另外,GaN类HEMT的结构包括横型结构和纵型结构,该横型结构是指源极和漏极平行配置在衬底的表面上的结构,该纵型结构是指源极和漏极垂直配置在衬底的表面的结构。
由于纵型结构的电流路径是三维的,因此与横型结构相比,能够增加每个芯片的电流量。另外,由于漏电极和源电极位于衬底的上下,因此即使增大它们的面积也易于缩小芯片的面积。因此,即使为了产生较大的电流而增加漏电极和源电极的面积,芯片的面积也不容易增加。并且,由于每个芯片的金属的比例变大,因此将提高散热特性。
在GaN类HEMT中,即使在未对栅极施加电压时,也存在由GaN层和AlGaN层之间的晶格常数的差引起的二维电子云,因此沟道中流有电流。即,进行常导通(normally on)动作。另一方面,在电源接通时和栅电极被破坏时等不经意地对栅电极施加0V时,也认为源极和漏极之间流有电流。因此,根据故障自动保险的观点也希望GaN类HEMT的常截止(normally off)动作。
专利文献1:日本特开2006-140368号公报;
非专利文献1:Japanese Journal of Applied Physics vol.46,No.21,2007,pp.L503-L505。
发明内容
本发明的目的在于,提供能够在源极与漏极之间恰当地控制电荷的化合物半导体器件及其制造方法。
化合物半导体器件的一个方式设置有:第一导电型的第一化合物半导体层;电子迁移层,其形成在所述第一化合物半导体层的上方;电子供给层,其形成在所述电子迁移层的上方;栅电极和源电极,它们形成在所述电子供给层的上方;漏电极,其形成在所述第一化合物半导体层的下方。并且设置有第二导电型的第二化合物半导体层,其形成在所述电子迁移层和所述漏电极之间,而且所述第二导电型与所述第一导电型不同;控制单元,其用于控制所述第二化合物半导体层的电位。
在化合物半导体器件的制造方法的一个方式中,在第一导电型的第一化合物半导体层上方形成与所述第一导电型不同的第二导电型的第二化合物半导体层,之后,在所述第二化合物半导体层的上方形成电子迁移层。接下来,在所述电子迁移层上形成电子供给层,之后,在所述电子供给层的上方形成栅电极和源电极。另外,在所述第一化合物半导体层的下方形成漏电极,并形成用于控制所述第二化合物半导体层的电位的控制单元。

## 任务
把关于GaN类HEMT的原文从“由于纵型结构的电流路径是三维”一直到“述第二化合物半导体层的电位。”原样抄录下来。 后面这些行是独立的材料,与上面的原文无关。

## 所给数据
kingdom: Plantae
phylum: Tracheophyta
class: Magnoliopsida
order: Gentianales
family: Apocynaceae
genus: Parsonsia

## 正确答案
由于纵型结构的电流路径是三维的,因此与横型结构相比,能够增加每个芯片的电流量。另外,由于漏电极和源电极位于衬底的上下,因此即使增大它们的面积也易于缩小芯片的面积。因此,即使为了产生较大的电流而增加漏电极和源电极的面积,芯片的面积也不容易增加。并且,由于每个芯片的金属的比例变大,因此将提高散热特性。
在GaN类HEMT中,即使在未对栅极施加电压时,也存在由GaN层和AlGaN层之间的晶格常数的差引起的二维电子云,因此沟道中流有电流。即,进行常导通(normally on)动作。另一方面,在电源接通时和栅电极被破坏时等不经意地对栅电极施加0V时,也认为源极和漏极之间流有电流。因此,根据故障自动保险的观点也希望GaN类HEMT的常截止(normally off)动作。
专利文献1:日本特开2006-140368号公报;
非专利文献1:Japanese Journal of Applied Physics vol.46,No.21,2007,pp.L503-L505。
发明内容
本发明的目的在于,提供能够在源极与漏极之间恰当地控制电荷的化合物半导体器件及其制造方法。
化合物半导体器件的一个方式设置有:第一导电型的第一化合物半导体层;电子迁移层,其形成在所述第一化合物半导体层的上方;电子供给层,其形成在所述电子迁移层的上方;栅电极和源电极,它们形成在所述电子供给层的上方;漏电极,其形成在所述第一化合物半导体层的下方。并且设置有第二导电型的第二化合物半导体层,其形成在所述电子迁移层和所述漏电极之间,而且所述第二导电型与所述第一导电型不同;控制单元,其用于控制所述第二化合物半导体层的电位。